Beneath this instruction is a block of data; output from it exactly the lines that run from the one containing "vfov_deg: 106.2" through the one containing "exposure_s: 1/30", inclusive.
+++
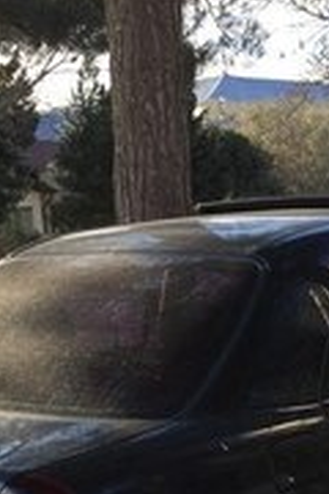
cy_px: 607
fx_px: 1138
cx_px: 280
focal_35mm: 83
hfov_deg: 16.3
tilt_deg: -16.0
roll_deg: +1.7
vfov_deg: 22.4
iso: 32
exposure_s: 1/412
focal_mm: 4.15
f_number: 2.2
+++
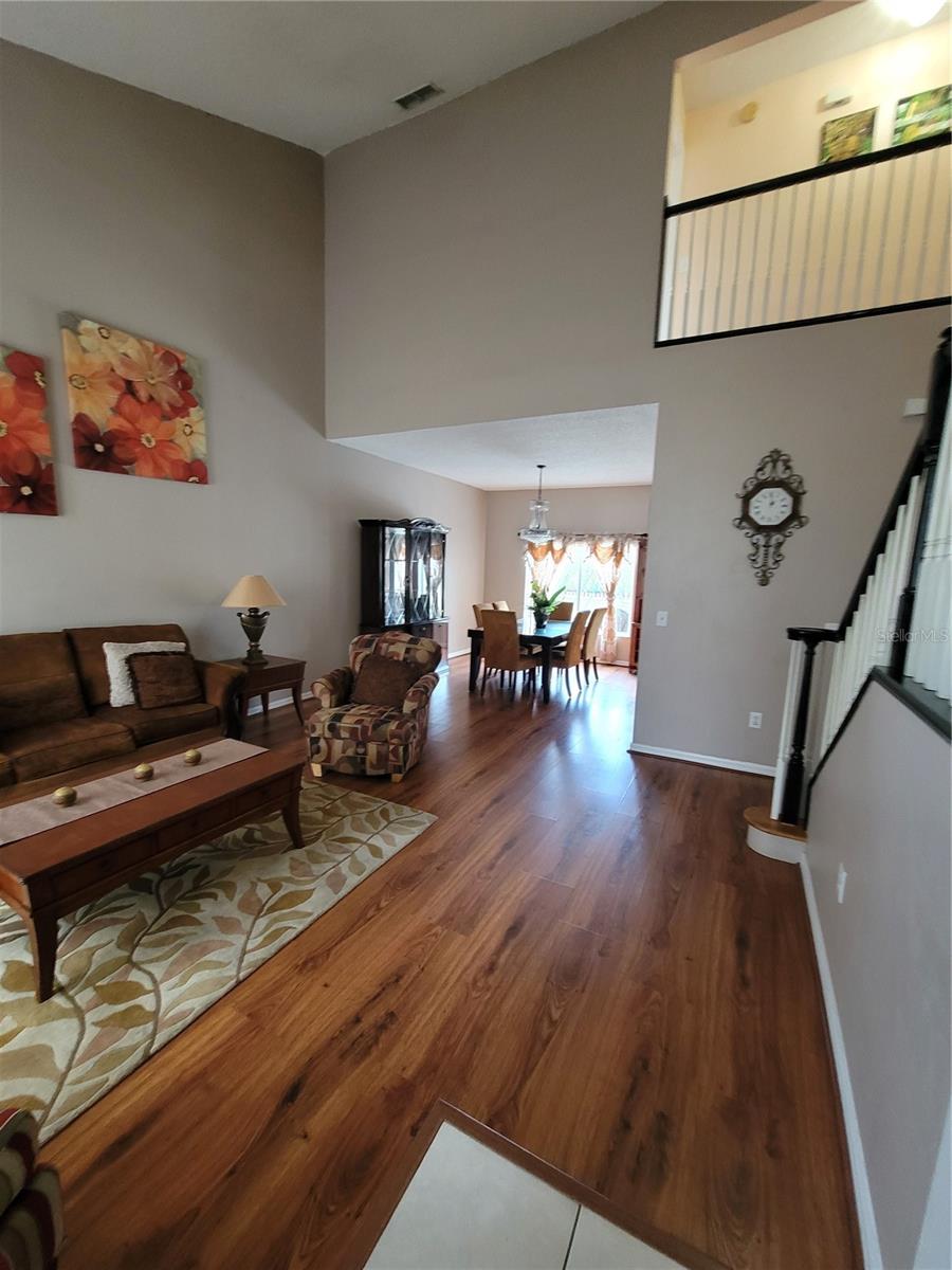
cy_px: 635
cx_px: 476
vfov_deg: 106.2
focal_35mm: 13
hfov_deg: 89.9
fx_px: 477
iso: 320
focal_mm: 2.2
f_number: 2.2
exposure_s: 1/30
+++
● **Solution to this task**:
vfov_deg: 106.2
focal_35mm: 13
hfov_deg: 89.9
fx_px: 477
iso: 320
focal_mm: 2.2
f_number: 2.2
exposure_s: 1/30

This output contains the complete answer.